Missing a beat
I have a 2004 Vauxhall Signum 2.2 direct petrol auto with the Z22YH engine and 99,000 miles. Recently, it has felt as if the engine was occasionally missing a beat and the idle was a little lumpier than usual. Then the ‘spanner in a car’ symbol illuminated on the dash and, shortly afterwards, the engine lamp illuminated. The running became very poor, until the car would only judder along at 5mph. Turning the engine off and on restored normal operation, but the engine lamp remains on.
My £15 scanner showed no error codes, so I bought a Foxwell NT414, which has highlighted ‘P1191-52 – Fuel pressure system malfunction’ and ‘U2103-70 – Can-bus mode no communication’. This would seem to indicate a faulty fuel pressure sensor (is this the MAP sensor?), fuel regulator or high-pressure fuel pump.
It recommends checking the fuel pressure using Tech 2, but is this something I can check with my NT414? Also, should I replace the sensor first and see if that helps or do I need to get the fuel pressure checked? Incidentally, the fuel filter was replaced about six months ago. After clearing the codes, it took four attempts to start the car and then it ran quite roughly.

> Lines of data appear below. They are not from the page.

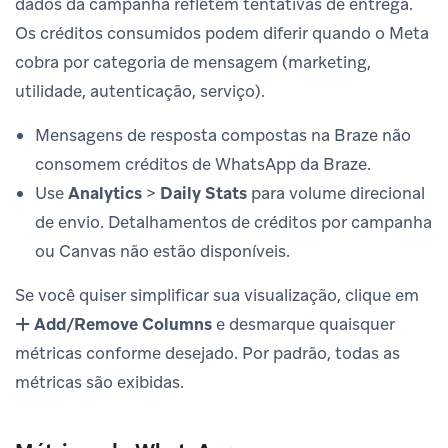
dados da campanha refletem tentativas de entrega.
Os créditos consumidos podem diferir quando o Meta
cobra por categoria de mensagem (marketing,
utilidade, autenticação, serviço).
Mensagens de resposta compostas na Braze não
consomem créditos de WhatsApp da Braze.
Use
Analytics
>
Daily Stats
para volume direcional
de envio. Detalhamentos de créditos por campanha
ou Canvas não estão disponíveis.
Se você quiser simplificar sua visualização, clique em
Add/Remove Columns
e desmarque quaisquer
métricas conforme desejado. Por padrão, todas as
métricas são exibidas.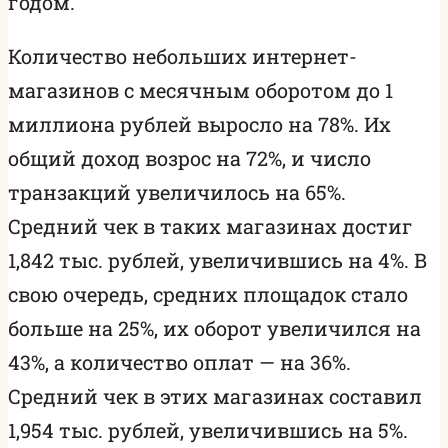
годом.
Количество небольших интернет-
магазинов с месячным оборотом до 1
миллиона рублей выросло на 78%. Их
общий доход возрос на 72%, и число
транзакций увеличилось на 65%.
Средний чек в таких магазинах достиг
1,842 тыс. рублей, увеличившись на 4%. В
свою очередь, средних площадок стало
больше на 25%, их оборот увеличился на
43%, а количество оплат — на 36%.
Средний чек в этих магазинах составил
1,954 тыс. рублей, увеличившись на 5%.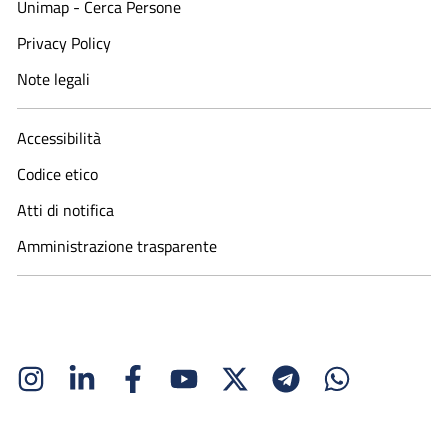
Unimap - Cerca Persone
Privacy Policy
Note legali
Accessibilità
Codice etico
Atti di notifica
Amministrazione trasparente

In traffic, it would hardly pull at all, but putting it in neutral and revving the engine seemed to restore normal service. The ‘spanner’ symbol disappeared and just the engine light came on. When I got home, I checked the codes again and a third has appeared: ‘P0302-01 – Cylinder 2 misfire detected’. Rob Veltze The MAP sensor is a different component to the fuel pressure regulator. The MAP sensor detects manifold air pressure, while the fuel pressure sensor measures the fuel pressure in the fuel rail. The code ‘U2103-70 – Can-bus mode no communication’ may be an unrelated problem. It usually indicates a fault with the column integrated module (CIM) – this is a communication hub for the ECU and systems.
Given the fuel pressure codes and the misfire, there are three likely causes of the problem. The first is that the injector for number two cylinder is faulty. The second is that the fuel pump has failed. The third is that the pressure relief valve at the end of the fuel rail is stuck or broken, allowing loss of pressure.

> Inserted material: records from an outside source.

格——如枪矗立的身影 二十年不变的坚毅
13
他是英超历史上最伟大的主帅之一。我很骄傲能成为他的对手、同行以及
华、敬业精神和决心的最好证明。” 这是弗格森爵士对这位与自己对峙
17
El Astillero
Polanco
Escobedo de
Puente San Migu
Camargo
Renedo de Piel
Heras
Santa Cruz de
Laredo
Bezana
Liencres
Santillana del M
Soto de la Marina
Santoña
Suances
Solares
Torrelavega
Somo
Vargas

Provided the sensor is working correctly, your NT414 should be able to read the fuel pressure from the live data. The fuel pressure should run at between 4.0-4.4 Bar, and if you are getting sufficient pressure and have eliminated the above possibilities, I would check the inlet system for any air leaks. If you are in doubt about the accuracy of the fuel pressure reading, it may be worth getting the pressure checked using a gauge.
Another possibility is that the EGR valve is faulty, but if this were the case I would expect to see a multiple misfire as opposed to the single-cylinder misfire that has been detected. UPDATE I received an email from Rob Veltze saying that, after having the fuel pump overhauled, the problems were rectified.